We’re the ones for whom the first black president created an entire initiative to assist and uplift. We’re the ones whose beatings and deaths at the hands of the police galvanize the community in a way that the beatings and sexual assaults and deaths that those same police inflict upon black women do not. We’re the ones whose mistreatment inspired a boycott of the NFL despite the NFL’s long history of mishandling and outright ignoring far worse crimes against black women. We are the ones who get the biggest seat at the table and the biggest piece of chicken at the table despite making the smallest contribution to the meal.

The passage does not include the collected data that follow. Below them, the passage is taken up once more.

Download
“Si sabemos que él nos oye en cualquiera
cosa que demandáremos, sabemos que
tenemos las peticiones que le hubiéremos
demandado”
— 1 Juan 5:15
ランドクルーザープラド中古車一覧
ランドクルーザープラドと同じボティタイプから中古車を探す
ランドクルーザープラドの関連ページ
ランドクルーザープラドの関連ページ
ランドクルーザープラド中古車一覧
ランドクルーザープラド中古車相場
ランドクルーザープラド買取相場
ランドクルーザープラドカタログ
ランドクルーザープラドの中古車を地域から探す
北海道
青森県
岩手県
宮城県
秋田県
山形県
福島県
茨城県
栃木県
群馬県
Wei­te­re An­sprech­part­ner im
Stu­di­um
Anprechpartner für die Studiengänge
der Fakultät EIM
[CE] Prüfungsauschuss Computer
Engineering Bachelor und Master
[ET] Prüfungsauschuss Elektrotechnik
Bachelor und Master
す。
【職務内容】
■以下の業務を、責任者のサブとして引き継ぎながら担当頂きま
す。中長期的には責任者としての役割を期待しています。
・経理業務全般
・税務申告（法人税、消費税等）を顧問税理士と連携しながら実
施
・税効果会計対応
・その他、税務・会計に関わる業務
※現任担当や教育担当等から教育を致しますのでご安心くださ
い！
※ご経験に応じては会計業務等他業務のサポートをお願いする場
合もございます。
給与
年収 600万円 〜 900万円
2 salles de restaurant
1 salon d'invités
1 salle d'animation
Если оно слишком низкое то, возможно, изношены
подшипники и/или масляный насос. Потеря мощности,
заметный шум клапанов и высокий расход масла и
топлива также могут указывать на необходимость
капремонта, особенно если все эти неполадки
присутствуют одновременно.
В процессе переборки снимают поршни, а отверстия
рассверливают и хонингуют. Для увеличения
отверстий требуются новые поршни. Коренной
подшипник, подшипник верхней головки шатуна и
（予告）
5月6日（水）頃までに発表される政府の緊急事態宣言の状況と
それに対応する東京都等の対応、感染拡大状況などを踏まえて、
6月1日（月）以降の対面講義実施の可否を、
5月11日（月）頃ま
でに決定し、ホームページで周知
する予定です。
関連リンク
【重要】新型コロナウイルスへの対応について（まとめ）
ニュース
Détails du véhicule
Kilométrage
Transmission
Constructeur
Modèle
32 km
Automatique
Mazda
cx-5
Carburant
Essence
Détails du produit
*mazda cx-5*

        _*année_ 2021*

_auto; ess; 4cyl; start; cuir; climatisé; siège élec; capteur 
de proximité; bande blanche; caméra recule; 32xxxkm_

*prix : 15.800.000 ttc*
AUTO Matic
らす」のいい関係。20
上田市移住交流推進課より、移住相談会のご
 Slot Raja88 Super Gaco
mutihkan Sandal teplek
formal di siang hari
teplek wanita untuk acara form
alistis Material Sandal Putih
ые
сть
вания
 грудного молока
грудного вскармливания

With that said straight Black male privilege is certain an odd concept. If this is all about the struggle of Blacks in America why even decide to separate us like this. Black males have had a hard time in America and perhaps Black women has it worse. The last thing I want to ignore is any crimes against Black women - well really any women for that matter.

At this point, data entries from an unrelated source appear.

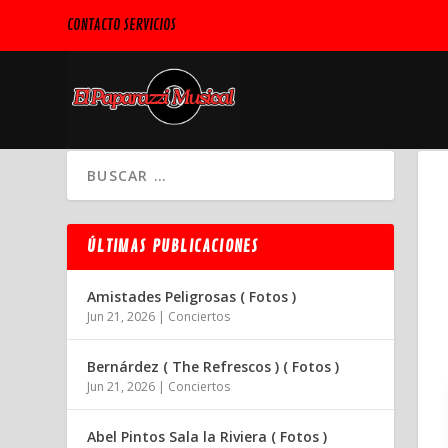
CONTACTO SERVICIOS
ÚLTIMAS PUBLICACIONES
Amistades Peligrosas ( Fotos )
Jun 21, 2026
|
Conciertos
Bernárdez ( The Refrescos ) ( Fotos )
Jun 21, 2026
|
Conciertos
Abel Pintos Sala la Riviera ( Fotos )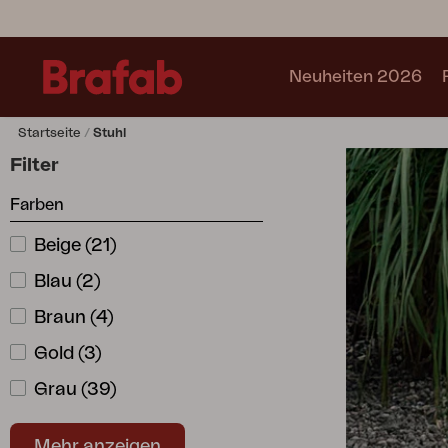
Neuheiten 2026
Startseite
Stuhl
Produkte
Filter
Sofa
Farben
Sessel
Stuhl
Beige
(
21
)
Tisch
Blau
(
2
)
Outdoorküche
Liege
Braun
(
4
)
Relax
Gold
(
3
)
Gartenschaukel
Grau
(
39
)
Sonnenschirn
Pavillon
Grün
(
18
)
Zubehör
Mehr anzeigen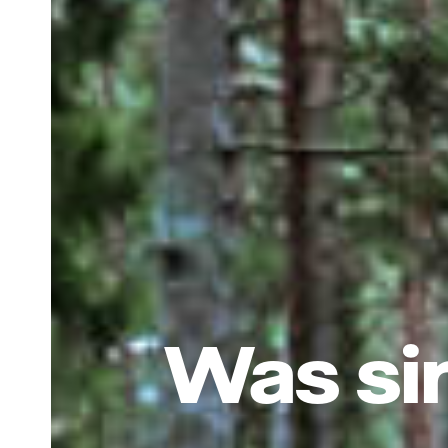
Was si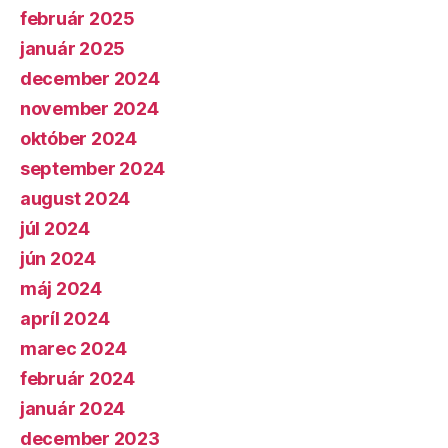
február 2025
január 2025
december 2024
november 2024
október 2024
september 2024
august 2024
júl 2024
jún 2024
máj 2024
apríl 2024
marec 2024
február 2024
január 2024
december 2023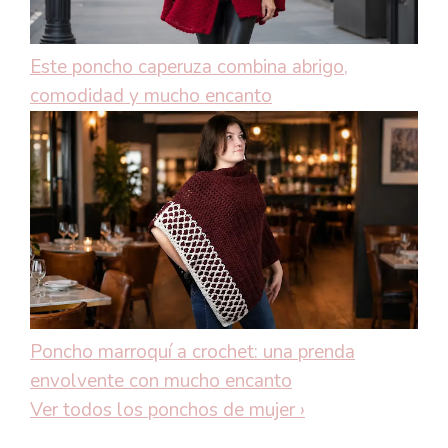
Este poncho caperuza combina abrigo,
comodidad y mucho encanto
Poncho marroquí a crochet: una prenda
envolvente con mucho encanto
Ver todos los ponchos de mujer
›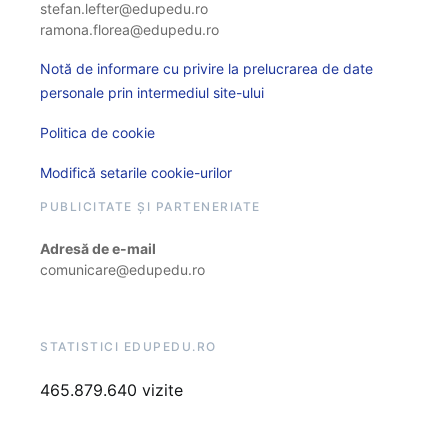
stefan.lefter@edupedu.ro
ramona.florea@edupedu.ro
Notă de informare cu privire la prelucrarea de date
personale prin intermediul site-ului
Politica de cookie
Modifică setarile cookie-urilor
PUBLICITATE ȘI PARTENERIATE
Adresă de e-mail
comunicare@edupedu.ro
STATISTICI EDUPEDU.RO
465.879.640 vizite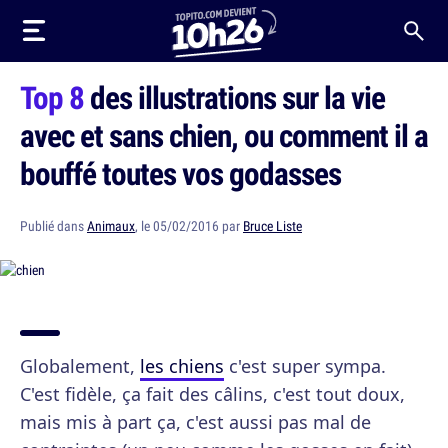
Top 8
des illustrations sur la vie
avec et sans chien, ou comment il a
bouffé toutes vos godasses
Publié dans
Animaux
, le 05/02/2016 par
Bruce Liste
Globalement,
les chiens
c'est super sympa.
C'est fidèle, ça fait des câlins, c'est tout doux,
mais mis à part ça, c'est aussi pas mal de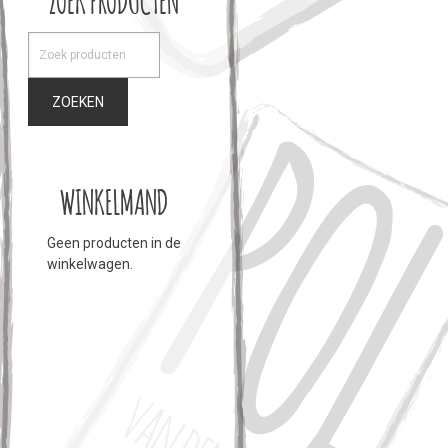
ZOEKEN
WINKELMAND
Geen producten in de
winkelwagen.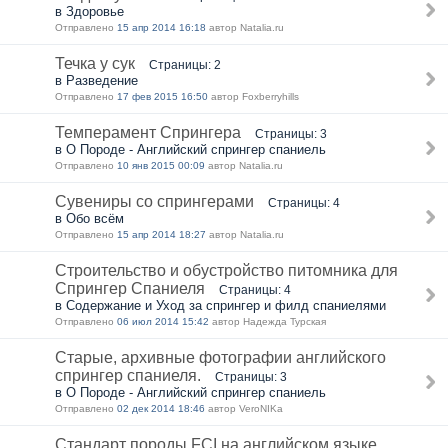
в Здоровье
Отправлено
15 апр 2014 16:18
автор Natalia.ru
Течка у сук
Страницы: 2
в Разведение
Отправлено
17 фев 2015 16:50
автор Foxberryhills
Темперамент Спрингера
Страницы: 3
в О Породе - Английский спрингер спаниель
Отправлено
10 янв 2015 00:09
автор Natalia.ru
Сувениры со спрингерами
Страницы: 4
в Обо всём
Отправлено
15 апр 2014 18:27
автор Natalia.ru
Строительство и обустройство питомника для
Спрингер Спаниеля
Страницы: 4
в Содержание и Уход за спрингер и филд спаниелями
Отправлено
06 июл 2014 15:42
автор Надежда Турская
Старые, архивные фотографии английского
спрингер спаниеля.
Страницы: 3
в О Породе - Английский спрингер спаниель
Отправлено
02 дек 2014 18:46
автор VeroNIKa
Стандарт породы FCI на английском языке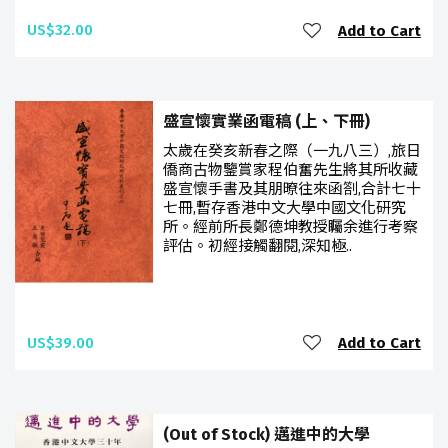
US$32.00
Add to Cart
盛宣懷實業函電稿 (上、下冊)
太歲在癸亥新春之際（一九八三）,旅日
僑商古物鑒賞家程伯奮先生將其所收藏
盛宣懷手書及其朋暸往來函劄,合計七十
七冊,暫存香港中文大學中國文化研究
所。經前所長鄭德坤教授矚余進行考察
評估。初經接觸翻閱,深知極..
US$39.00
Add to Cart
(Out of Stock) 邁進中的大學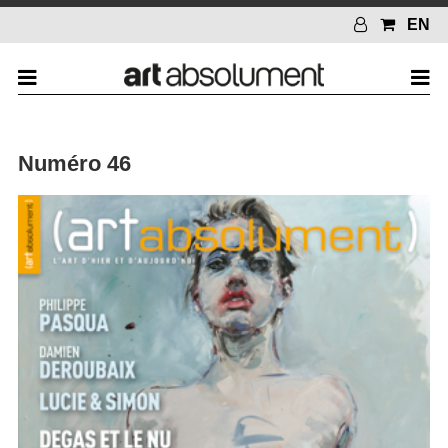
EN
Numéro 46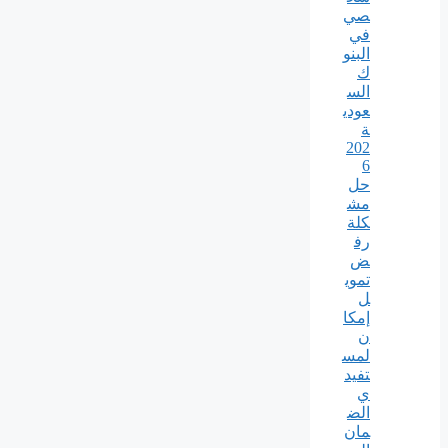
صي
في
البنو
ك
الس
عودي
ة
202
6
حل
مش
كلة
رف
ض
تموي
ل
إمكا
ن
لمس
تفيد
ي
الض
مان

Still straight Black male privilege? Let's go further:
But when black women share that we pose the same existential and literal danger to them that whiteness does to us; and when black women ask us to give them the benefit of the doubt about street harassment and sexual assault and other forms of harassment and violence we might not personally witness; and when black women tell us that allowing our cousins and brothers and co-workers and niggas to use misogynistic language propagates that culture of danger; and when black women admit how scary it can be to get followed and approached by a man while waiting for a bus or walking home from work; and when black women articulate how hurtful it is for our reactions to domestic abuse and their rapes and murders to be “what women need to do differently to prevent this from happening to them” instead of “what we (men) need to do differently to prevent us from doing this to them,” their words are met with resistance and outright pushback. After demanding from white people that we’re listened to and believed and that our livelihoods are considered, our ears shut off and hearts shut down when black women are pleading with us.And yet straight Black males have privilege. Black women should be and are defended by strong males especially from disrespect. Whether this is from other Black men or men from other ethnicities.

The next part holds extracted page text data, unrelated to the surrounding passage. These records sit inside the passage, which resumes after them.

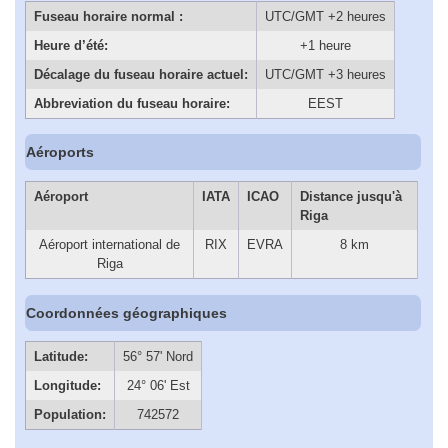
Fuseau horaire normal :
UTC/GMT +2 heures
Heure d’été:
+1 heure
Décalage du fuseau horaire actuel:
UTC/GMT +3 heures
Abbreviation du fuseau horaire:
EEST
Aéroports
Aéroport
IATA
ICAO
Distance jusqu'à
Riga
Aéroport international de
RIX
EVRA
8 km
Riga
Coordonnées géographiques
Latitude:
56° 57' Nord
Longitude:
24° 06' Est
Population:
742572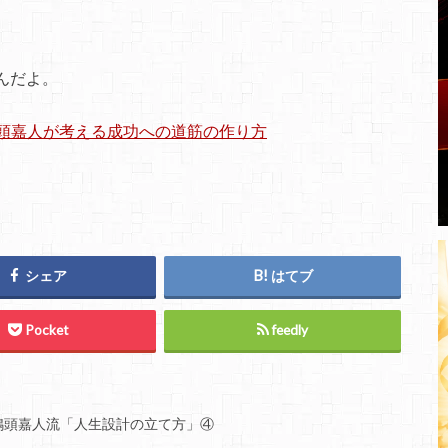
んだよ。
鴨頭嘉人が考える成功への道筋の作り方
シェア
はてブ
Pocket
feedly
鴨頭嘉人流「人生設計の立て方」④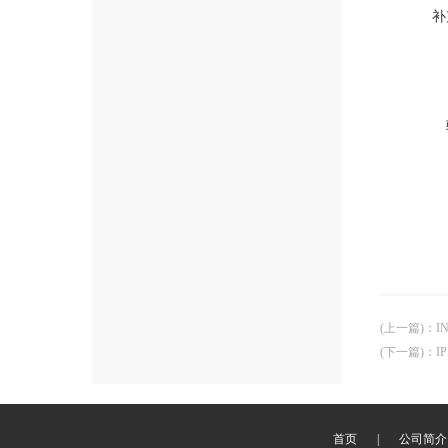
补
(上一篇)
：
I
(下一篇)
：
I
首页
|
公司简介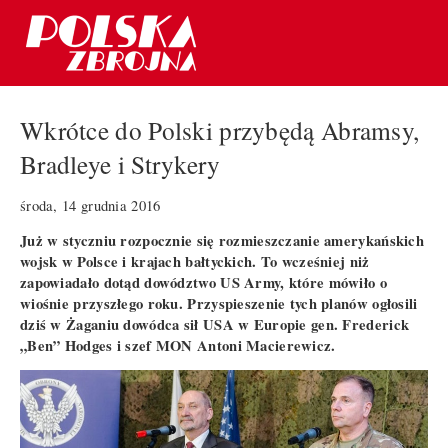
Wkrótce do Polski przybędą Abramsy,
Bradleye i Strykery
środa, 14 grudnia 2016
Już w styczniu rozpocznie się rozmieszczanie amerykańskich
wojsk w Polsce i krajach bałtyckich. To wcześniej niż
zapowiadało dotąd dowództwo US Army, które mówiło o
wiośnie przyszłego roku. Przyspieszenie tych planów ogłosili
dziś w Żaganiu dowódca sił USA w Europie gen. Frederick
„Ben” Hodges i szef MON Antoni Macierewicz.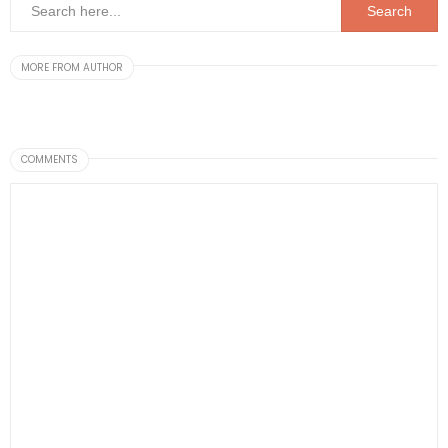
MORE FROM AUTHOR
COMMENTS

Making things worse is that black women and girls are also black people in America—a fact we seem to forget whenever possessing a bad memory is convenient. The effects of racism—metaphysical and literal—and the existential dread and dangers felt when existing while black are not exclusive to black men and boys. They face the same racisms we do and the same doubts from whites about whether the racism actually exists that we do, and then they’re forced to attempt to convince their brothers and partners and friends and fathers and cousins and lovers of the dangers of existing as black women, and they’re met with the same doubts. The same resistance. The same questions. They are not believed in the (predominantly white) world or in their (predominantly black) communities. And we (black men) remain either uninterested in sincerely addressing and destructing this culture of danger and pervasive doubt or refuse to admit it even exists.
At the same time when singling out straight Black men, I wonder if this was going to be a piece about gay Black men. Nothing is mentioned at all about sexual orientation. This was a piece regarding heterosexual Black men and their lack of acknowlegement of Black women's fears with regards to being Black in America.
One thing this piece has done on social media and in this video by Anthony Brian Logan is that it got people talking.